• _Task_: From the records below, extract only the lines running from the line with "Nachkriegszeit. Diese Schrift" to the line with "пузыре. Основная причина — желток", both lines included, reproducing them exactly.

• _Dataset extract_:
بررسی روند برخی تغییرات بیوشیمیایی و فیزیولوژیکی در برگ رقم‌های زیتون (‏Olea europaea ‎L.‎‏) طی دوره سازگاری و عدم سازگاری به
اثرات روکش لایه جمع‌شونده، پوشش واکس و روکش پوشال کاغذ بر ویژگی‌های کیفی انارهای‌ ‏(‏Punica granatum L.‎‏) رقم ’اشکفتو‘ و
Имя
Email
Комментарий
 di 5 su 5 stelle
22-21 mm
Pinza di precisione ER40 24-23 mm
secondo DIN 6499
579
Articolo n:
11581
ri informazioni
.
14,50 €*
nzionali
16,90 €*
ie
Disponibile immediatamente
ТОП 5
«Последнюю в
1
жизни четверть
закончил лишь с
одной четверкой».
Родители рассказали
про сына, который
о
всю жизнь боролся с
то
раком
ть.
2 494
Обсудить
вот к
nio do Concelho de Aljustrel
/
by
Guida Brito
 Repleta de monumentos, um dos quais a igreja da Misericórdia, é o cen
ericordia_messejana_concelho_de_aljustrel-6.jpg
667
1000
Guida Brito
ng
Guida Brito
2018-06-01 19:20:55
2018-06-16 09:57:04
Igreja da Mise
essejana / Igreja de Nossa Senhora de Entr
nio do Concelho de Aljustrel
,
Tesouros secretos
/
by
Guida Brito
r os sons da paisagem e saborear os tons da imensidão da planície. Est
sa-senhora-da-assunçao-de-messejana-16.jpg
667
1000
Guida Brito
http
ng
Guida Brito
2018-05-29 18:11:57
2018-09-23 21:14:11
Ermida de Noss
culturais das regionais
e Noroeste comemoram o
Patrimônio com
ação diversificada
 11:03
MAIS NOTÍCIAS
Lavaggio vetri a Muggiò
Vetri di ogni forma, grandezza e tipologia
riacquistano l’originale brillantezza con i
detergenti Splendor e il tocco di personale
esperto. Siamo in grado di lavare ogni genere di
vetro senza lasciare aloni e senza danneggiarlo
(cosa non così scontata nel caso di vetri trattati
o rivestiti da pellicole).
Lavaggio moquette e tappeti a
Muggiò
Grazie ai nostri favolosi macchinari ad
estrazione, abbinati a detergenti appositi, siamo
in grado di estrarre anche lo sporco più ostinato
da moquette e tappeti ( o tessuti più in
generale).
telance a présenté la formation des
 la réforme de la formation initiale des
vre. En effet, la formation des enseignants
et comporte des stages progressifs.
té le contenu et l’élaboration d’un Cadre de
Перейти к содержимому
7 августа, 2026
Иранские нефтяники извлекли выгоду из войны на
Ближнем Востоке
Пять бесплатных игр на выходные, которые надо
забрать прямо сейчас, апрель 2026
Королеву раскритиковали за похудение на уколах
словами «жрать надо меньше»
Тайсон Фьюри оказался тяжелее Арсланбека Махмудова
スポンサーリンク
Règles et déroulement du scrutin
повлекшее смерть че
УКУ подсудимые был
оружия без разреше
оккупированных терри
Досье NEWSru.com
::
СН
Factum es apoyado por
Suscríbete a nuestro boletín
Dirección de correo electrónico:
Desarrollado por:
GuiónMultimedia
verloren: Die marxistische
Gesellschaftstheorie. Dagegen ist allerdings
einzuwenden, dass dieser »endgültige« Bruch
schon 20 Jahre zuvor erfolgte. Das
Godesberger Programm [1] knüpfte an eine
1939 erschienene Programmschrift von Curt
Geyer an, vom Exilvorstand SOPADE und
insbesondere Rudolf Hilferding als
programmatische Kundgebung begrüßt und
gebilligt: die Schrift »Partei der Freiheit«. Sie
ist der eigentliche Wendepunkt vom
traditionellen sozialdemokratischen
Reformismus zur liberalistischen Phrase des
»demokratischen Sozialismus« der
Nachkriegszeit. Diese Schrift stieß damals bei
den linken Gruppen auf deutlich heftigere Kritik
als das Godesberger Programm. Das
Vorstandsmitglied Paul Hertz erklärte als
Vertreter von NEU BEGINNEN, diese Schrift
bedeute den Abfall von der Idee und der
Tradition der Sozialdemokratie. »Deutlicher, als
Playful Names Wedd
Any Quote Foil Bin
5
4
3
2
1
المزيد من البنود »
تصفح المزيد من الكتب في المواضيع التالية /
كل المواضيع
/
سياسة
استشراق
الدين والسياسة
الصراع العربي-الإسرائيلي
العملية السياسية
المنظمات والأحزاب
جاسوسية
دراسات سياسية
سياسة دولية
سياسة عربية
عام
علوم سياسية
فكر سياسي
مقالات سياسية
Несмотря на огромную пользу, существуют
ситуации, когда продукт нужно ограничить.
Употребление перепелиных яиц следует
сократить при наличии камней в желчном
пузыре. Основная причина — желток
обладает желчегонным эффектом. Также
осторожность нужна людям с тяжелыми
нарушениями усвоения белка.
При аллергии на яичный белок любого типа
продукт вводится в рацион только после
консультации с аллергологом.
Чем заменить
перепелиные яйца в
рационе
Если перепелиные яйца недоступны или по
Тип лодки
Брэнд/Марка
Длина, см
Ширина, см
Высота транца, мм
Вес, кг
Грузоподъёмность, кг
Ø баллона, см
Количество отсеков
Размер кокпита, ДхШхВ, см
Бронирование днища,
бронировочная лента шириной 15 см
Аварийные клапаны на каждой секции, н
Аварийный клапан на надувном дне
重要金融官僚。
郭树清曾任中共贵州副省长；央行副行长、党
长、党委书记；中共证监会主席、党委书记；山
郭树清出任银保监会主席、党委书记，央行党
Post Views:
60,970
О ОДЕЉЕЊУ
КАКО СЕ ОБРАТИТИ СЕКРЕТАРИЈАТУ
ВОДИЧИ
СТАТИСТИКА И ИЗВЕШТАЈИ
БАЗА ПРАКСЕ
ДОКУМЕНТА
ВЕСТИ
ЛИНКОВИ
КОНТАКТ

• _Exercise result_:
Nachkriegszeit. Diese Schrift stieß damals bei
den linken Gruppen auf deutlich heftigere Kritik
als das Godesberger Programm. Das
Vorstandsmitglied Paul Hertz erklärte als
Vertreter von NEU BEGINNEN, diese Schrift
bedeute den Abfall von der Idee und der
Tradition der Sozialdemokratie. »Deutlicher, als
Playful Names Wedd
Any Quote Foil Bin
5
4
3
2
1
المزيد من البنود »
تصفح المزيد من الكتب في المواضيع التالية /
كل المواضيع
/
سياسة
استشراق
الدين والسياسة
الصراع العربي-الإسرائيلي
العملية السياسية
المنظمات والأحزاب
جاسوسية
دراسات سياسية
سياسة دولية
سياسة عربية
عام
علوم سياسية
فكر سياسي
مقالات سياسية
Несмотря на огромную пользу, существуют
ситуации, когда продукт нужно ограничить.
Употребление перепелиных яиц следует
сократить при наличии камней в желчном
пузыре. Основная причина — желток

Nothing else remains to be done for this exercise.